A brain pre-set to be easily triggered into a stress response is likely to assign a high value to substances, activities and situations that provide short-term relief and less interest in long-term consequences. For example, contrast a person whose baseline physiological arousal is normal with someone whose baseline arousal is higher. Given alcohol, both may experience the same intoxicating effect, but the one with the higher level of physiological alertness will feel extra pleasure from the relief of that stress. It is analogous to drinking cool water with a parched throat: the pleasure effect is much heightened by the relief of thirst."

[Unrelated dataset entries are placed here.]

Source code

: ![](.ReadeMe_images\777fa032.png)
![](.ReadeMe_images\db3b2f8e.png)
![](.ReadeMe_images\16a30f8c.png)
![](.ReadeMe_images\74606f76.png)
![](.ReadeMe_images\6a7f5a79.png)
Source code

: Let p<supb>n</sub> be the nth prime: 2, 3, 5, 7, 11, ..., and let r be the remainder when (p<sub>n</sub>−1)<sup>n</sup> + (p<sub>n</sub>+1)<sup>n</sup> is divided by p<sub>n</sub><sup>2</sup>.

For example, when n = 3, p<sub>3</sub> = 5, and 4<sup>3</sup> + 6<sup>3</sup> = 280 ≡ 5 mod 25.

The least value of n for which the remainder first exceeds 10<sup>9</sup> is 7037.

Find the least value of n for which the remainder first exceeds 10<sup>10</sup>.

Conversely, situations or activities that, for the average person, are likely to bring satisfaction are undervalued because, in the addict's life, they were not rewarding – for example, intimate connections with family. This shrinkage from normal experience is also the result of early trauma and stress, as summarized in a psychiatric review of child development by Pederson CA in Ann N Y Acad Sci. 2004, 1036:106-127:
“Neglect and abuse during early life may cause bonding systems to develop abnormally and compromise capacity for rewarding interpersonal relationships and commitment to societal and cultural values later in life. Other means of stimulating reward pathways in the brain, such as drugs, sex, aggression, and intimidating others, could become relatively more attractive and less constrained by concern about violating trusting relationships. The ability to modify behavior based on negative experiences may be impaired.”
Chronic drug addicts, whose lives invariably began under conditions of intense stress, are all too easily drawn into a stress response. The stress response not only overwhelms the addict's ability to think rationally, which is already challenged by emotional turmoil, but the stress hormones cause "cross-sensitization" with addictive substances. The more one is present, the more the other is sought after. Addiction is a deep-seated reaction to stress, an attempt to cope with it through self-soothing. Ill-adapted in the long term, it is very effective in the short term.
Predictably, stress is a major cause of continued drug dependence. It increases opiate craving and use, reinforces the reward effectiveness of drugs, and provokes relapse to drug-seeking and drug-taking. Stressful experiences increase the vulnerability of the individual to either develop drug self-administration or relapse.